→ **Data excerpts**:
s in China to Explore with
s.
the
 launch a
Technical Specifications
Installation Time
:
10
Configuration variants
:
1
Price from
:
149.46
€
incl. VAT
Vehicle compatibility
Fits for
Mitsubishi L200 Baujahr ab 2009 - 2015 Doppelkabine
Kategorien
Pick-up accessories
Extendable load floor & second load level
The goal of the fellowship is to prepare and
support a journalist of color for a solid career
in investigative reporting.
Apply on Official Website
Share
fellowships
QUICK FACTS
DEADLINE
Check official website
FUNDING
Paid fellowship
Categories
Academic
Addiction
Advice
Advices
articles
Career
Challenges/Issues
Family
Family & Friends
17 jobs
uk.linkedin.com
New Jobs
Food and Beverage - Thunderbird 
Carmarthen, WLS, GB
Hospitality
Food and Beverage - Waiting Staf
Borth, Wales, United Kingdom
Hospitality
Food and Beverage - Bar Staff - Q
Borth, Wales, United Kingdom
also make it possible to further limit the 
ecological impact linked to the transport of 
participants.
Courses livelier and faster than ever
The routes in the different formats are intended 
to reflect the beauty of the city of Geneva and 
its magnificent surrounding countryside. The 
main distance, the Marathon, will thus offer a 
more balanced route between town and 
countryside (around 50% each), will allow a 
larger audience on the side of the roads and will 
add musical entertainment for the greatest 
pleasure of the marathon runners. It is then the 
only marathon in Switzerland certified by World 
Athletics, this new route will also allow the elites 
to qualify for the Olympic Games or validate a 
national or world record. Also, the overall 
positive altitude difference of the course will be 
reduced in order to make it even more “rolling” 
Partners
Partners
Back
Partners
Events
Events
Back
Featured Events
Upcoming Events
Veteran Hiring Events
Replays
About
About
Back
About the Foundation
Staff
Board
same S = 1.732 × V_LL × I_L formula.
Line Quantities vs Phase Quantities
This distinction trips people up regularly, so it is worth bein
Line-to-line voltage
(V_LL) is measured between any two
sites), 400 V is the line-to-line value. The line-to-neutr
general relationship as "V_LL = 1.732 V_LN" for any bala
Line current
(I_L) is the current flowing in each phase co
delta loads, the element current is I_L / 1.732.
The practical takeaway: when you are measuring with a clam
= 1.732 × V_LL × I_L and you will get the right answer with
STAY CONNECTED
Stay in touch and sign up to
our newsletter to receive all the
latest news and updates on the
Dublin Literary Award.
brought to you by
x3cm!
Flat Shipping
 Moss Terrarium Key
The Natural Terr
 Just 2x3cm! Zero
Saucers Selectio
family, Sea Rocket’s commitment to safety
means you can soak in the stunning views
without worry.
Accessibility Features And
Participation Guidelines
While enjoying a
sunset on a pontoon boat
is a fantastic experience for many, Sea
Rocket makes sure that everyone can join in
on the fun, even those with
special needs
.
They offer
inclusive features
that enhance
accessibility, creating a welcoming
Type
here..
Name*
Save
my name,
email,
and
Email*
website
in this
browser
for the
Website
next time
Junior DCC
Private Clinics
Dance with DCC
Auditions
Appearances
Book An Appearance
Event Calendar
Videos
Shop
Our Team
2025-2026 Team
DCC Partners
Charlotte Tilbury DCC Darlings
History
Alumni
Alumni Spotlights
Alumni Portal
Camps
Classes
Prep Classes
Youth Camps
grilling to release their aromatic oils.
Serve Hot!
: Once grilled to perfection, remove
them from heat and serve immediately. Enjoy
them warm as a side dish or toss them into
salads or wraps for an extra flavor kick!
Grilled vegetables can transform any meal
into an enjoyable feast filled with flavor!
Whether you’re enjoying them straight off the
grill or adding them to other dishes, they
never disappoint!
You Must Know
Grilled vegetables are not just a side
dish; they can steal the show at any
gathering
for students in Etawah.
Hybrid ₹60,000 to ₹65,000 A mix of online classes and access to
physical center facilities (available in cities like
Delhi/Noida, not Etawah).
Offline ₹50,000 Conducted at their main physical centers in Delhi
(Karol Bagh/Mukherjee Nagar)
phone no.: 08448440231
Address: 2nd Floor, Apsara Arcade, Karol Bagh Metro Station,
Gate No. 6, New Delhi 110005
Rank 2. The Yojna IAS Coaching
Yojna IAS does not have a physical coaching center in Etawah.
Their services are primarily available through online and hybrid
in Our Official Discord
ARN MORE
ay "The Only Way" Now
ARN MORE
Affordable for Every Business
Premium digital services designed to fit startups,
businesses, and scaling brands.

→ **Task instructions**: Please copy the rows again, starting at the beginning and ending at the line that contains "only marathon in", and substitute "Catering" for "Food and Beverage" while leaving everything else unchanged.

→ **Solution for this exercise**:
s in China to Explore with
s.
the
 launch a
Technical Specifications
Installation Time
:
10
Configuration variants
:
1
Price from
:
149.46
€
incl. VAT
Vehicle compatibility
Fits for
Mitsubishi L200 Baujahr ab 2009 - 2015 Doppelkabine
Kategorien
Pick-up accessories
Extendable load floor & second load level
The goal of the fellowship is to prepare and
support a journalist of color for a solid career
in investigative reporting.
Apply on Official Website
Share
fellowships
QUICK FACTS
DEADLINE
Check official website
FUNDING
Paid fellowship
Categories
Academic
Addiction
Advice
Advices
articles
Career
Challenges/Issues
Family
Family & Friends
17 jobs
uk.linkedin.com
New Jobs
Catering - Thunderbird 
Carmarthen, WLS, GB
Hospitality
Catering - Waiting Staf
Borth, Wales, United Kingdom
Hospitality
Catering - Bar Staff - Q
Borth, Wales, United Kingdom
also make it possible to further limit the 
ecological impact linked to the transport of 
participants.
Courses livelier and faster than ever
The routes in the different formats are intended 
to reflect the beauty of the city of Geneva and 
its magnificent surrounding countryside. The 
main distance, the Marathon, will thus offer a 
more balanced route between town and 
countryside (around 50% each), will allow a 
larger audience on the side of the roads and will 
add musical entertainment for the greatest 
pleasure of the marathon runners. It is then the 
only marathon in Switzerland certified by World 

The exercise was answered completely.